I’ve built and installed Airplay on the pirate radio but the sound is really crackly and it buffers every minute or so. I’ve got a good WiFi signal throughout my house and use AirPlay with Apple TV regularly without any issues. Any ideas?
I’ve not used Airplay on a Pi Zero, but I didn’t have this issue on a Pi 2 using the same setup- an Apple TV, streaming to a Raspberry Pi. In my case I had headphones plugged in to the Pi so I didn’t have to trail the headphone cable across the floor. I’m guessing the Pi Zero is just not up to the job of decoding the AirPlay stream.
Might be worth checking the shairport-sync docs to see if there’s a way to improve this.
My Pi Zero W seems to work fine both as an Airplay speaker and an internet radio streaming device.
Did you make sure to use the lite version of Raspbian when setting up the radio? It can often make a quite big difference on CPU drain, which could result in poor audio quality.
If you are using the full Raspbian, try setting it to boot to command line instead of the desktop. Its what I did on my Pirate Radio. I have been tempted to start over with the lite version, just to lazy at the moment.
I’ve definitely installed the lite version. I’ve got the internet radio installed as well - would there be any CPI drain from this at all do you think? I may try installing it again and see if that improves it.
Not unless you’re actually running an internet stream at the same time. I have my own radio set up the same as yours it seems.
Re-installing is kinda the software equivalent of re-booting, but it’s worth a shot! :D
It might be worth trying: sudo iw wlan0 set power_save off
This will turn off the wireless power management.
And if it makes a difference, edit /etc/network/interfaces and:
allow-hotplug wlan0
iface wlan0 inet manual
wpa-conf /etc/wpa_supplicant/wpa_supplicant.conf
wireless-power off # <----- Add this line
And it might also help to edit /boot/config.txt and set gpu_mem=16
I seem to have crackle and stutter free playback on a Zero W with these settings, but it’s still prone to having the phone forget it’s supposed to be playing to Airplay if it’s paused for a moment. I don’t know if that’s an iOS problem or a Shairport Sync problem.

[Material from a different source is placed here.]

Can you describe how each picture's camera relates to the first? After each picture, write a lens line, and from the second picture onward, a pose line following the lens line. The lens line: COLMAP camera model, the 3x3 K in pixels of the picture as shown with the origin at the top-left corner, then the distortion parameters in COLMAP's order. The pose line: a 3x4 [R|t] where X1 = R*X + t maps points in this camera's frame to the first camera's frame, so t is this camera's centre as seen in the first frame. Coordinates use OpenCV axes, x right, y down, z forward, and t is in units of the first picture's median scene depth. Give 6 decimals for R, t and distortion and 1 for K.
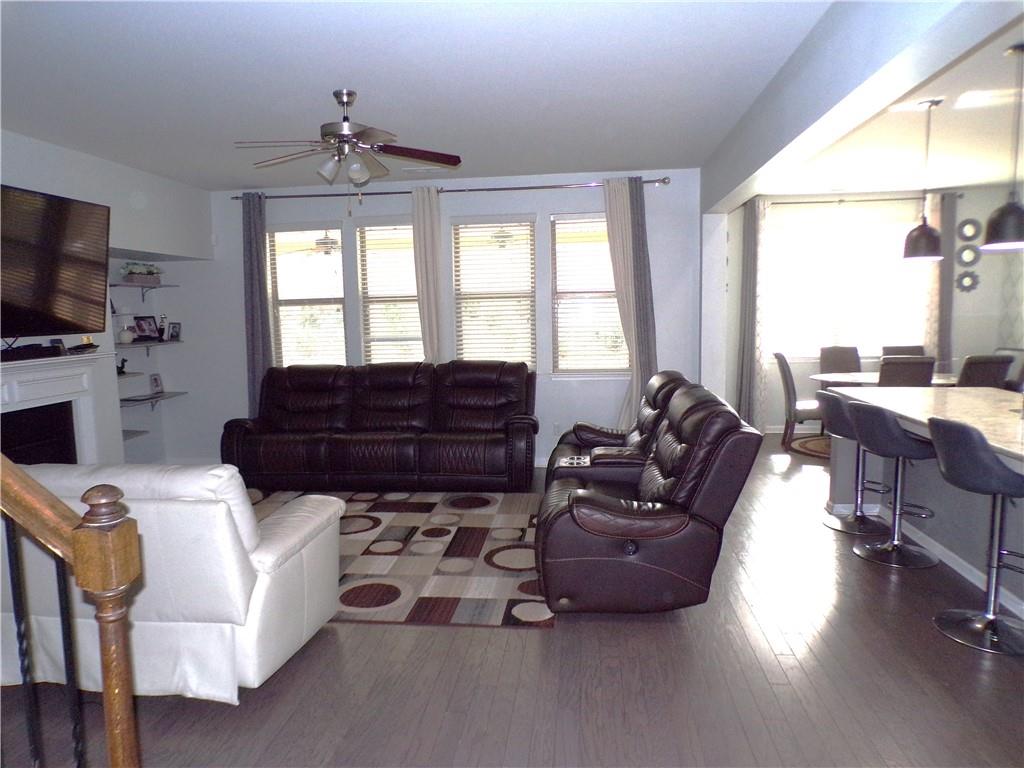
lens RADIAL K [[689.3, 0, 512.0], [0, 689.3, 384.0], [0, 0, 1]] dist [-0.001993, -0.003495]
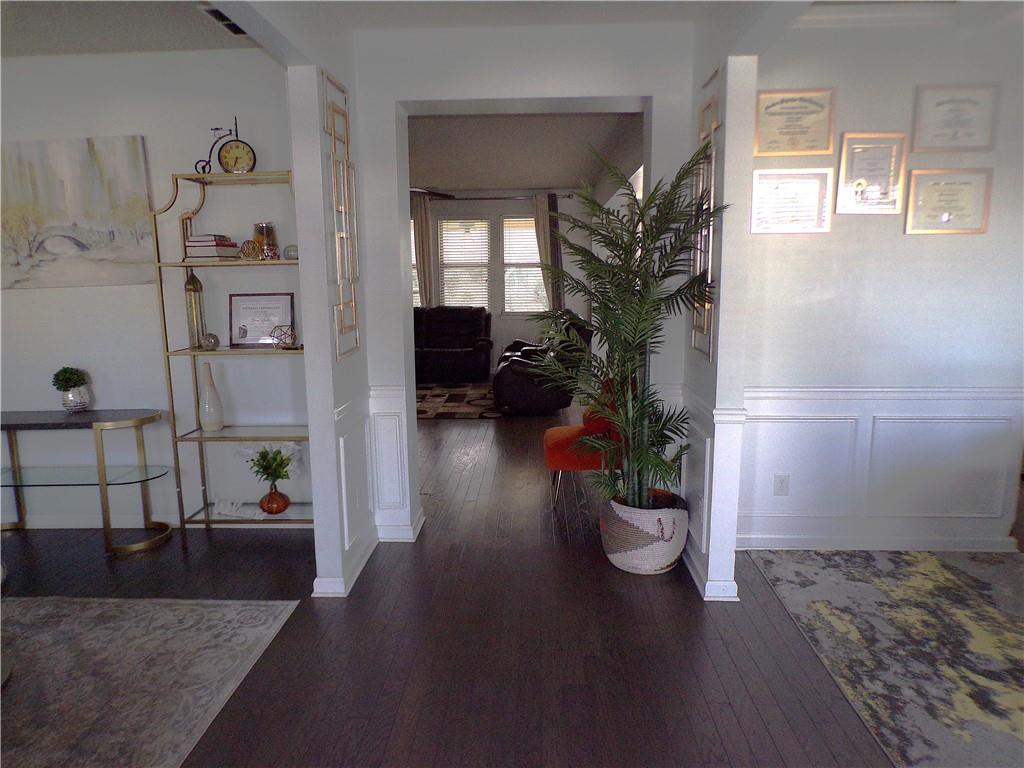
lens RADIAL K [[689.3, 0, 512.0], [0, 689.3, 384.0], [0, 0, 1]] dist [-0.001993, -0.003495]
pose [[0.997310, -0.002103, 0.073273, -0.039798], [-0.002027, 0.998415, 0.056241, 0.065425], [-0.073275, -0.056238, 0.995725, -0.705487]]
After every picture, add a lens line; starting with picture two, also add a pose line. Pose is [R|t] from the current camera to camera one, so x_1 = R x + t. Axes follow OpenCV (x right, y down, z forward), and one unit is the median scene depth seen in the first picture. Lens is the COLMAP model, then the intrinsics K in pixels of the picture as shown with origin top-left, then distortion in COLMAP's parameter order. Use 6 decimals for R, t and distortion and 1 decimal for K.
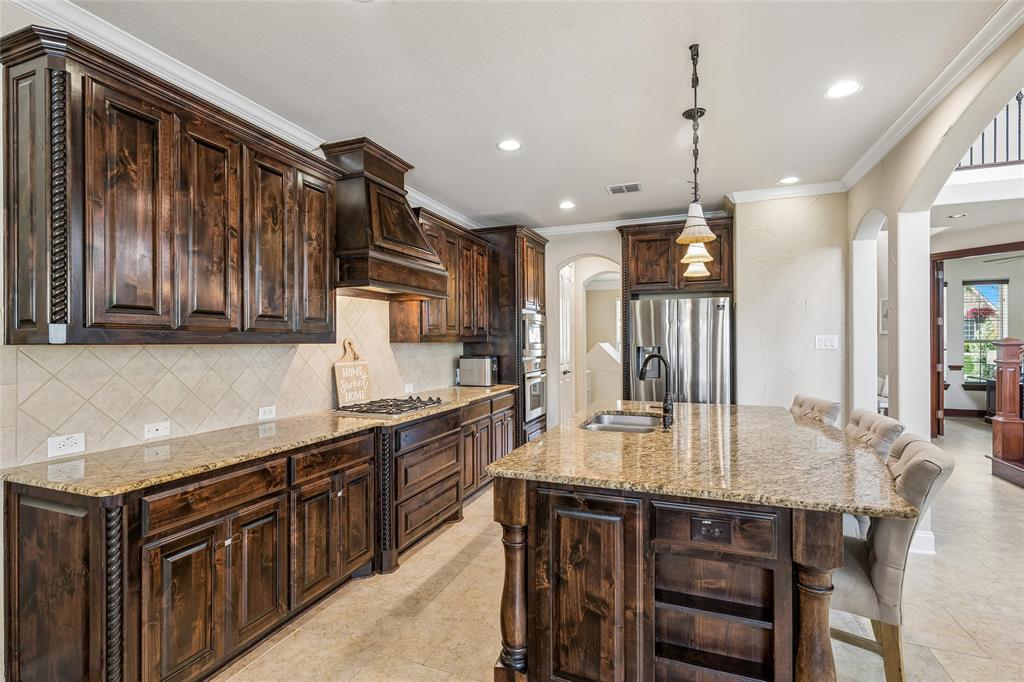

This issue covers the topic fairly extensively: https://github.com/mikebrady/shairport-sync/issues/535 albeit with a focus on multiroom speaker setups which may or may not ever work with Shairport Sync and are distinctly different from the one-device-playing-to-one-speaker setup you might be familiar with.
TLDR: It looks like Shairport Sync will continue to work with iOS 11 devices, since they would have to support the legacy Airplay protocol anyway to avoid consumer uproar. It’s still possible Apple could do something (intentionally or unintentionally) to thwart this, but Shairport has kept up pretty well with things so far.
Cheers, are there any advantages to using the most up-to-date shairport-sync? The version 3 release notes, specifically mention “Pimoroni PHAT DAC” for instance.
Looks like it was a fix related to software volume control in ALSA. I don’t know what the advantages might be of running the most up-to-date version, but I tend to build it from source from the master branch on GitHub.
It looks like some of the fixes as of release 3.1.1 on GitHub are interesting, though, and sound similar to some issues I encountered last week when testing a Shairport Sync setup on a Zero W. Looks like I should jump on a 3.2 release when it lands!
I’m still getting occasional crackle with some of the fixes you advised. It might just be network congestion. I was downloading something on my main computer and airplay didn’t seem to be very happy about that.
If I wanted to compile an up to date version of shairport-sync any idea what options I should set it up with? Would be nice if the pirate radio script could be updated to use this. (Possibly the page needs to be updated too, to tell people not to use Raspbian Stretch).
I’ve more or less solved the crashing issue with Stretch- it’s the fault of the dmix ALSA plugin it appears- so I just need to make sure it works and drop a new asound.conf into the Pi VU Meter repo.
As for crackle, I don’t know if it’s possible to eliminate completely but you may have luck with a USB WiFi adaptor if you’ve got one sitting around to test with. I know it sounds absurd using an adaptor with a Pi that already has built-in WiFi, but the onboard WiFi is apparently not terribly good. My own experiences with Parsec and 1080p video streaming seem to back this up, but it could be confirmation bias!
If I ever get the time, I may conduct some objective tests to confirm or deny this.
The README on Shairport-Sync’s GitHub goes into far more detail than I could about what configuration options to use. I believe it’s possible certain options may make a difference to performance, but I haven’t explored them in any depth.
Unfortunately the removal of Pulse Audio has some unintended side-effects, I would suggest not upgrading at the moment unless there’s something in particular you want from Stretch.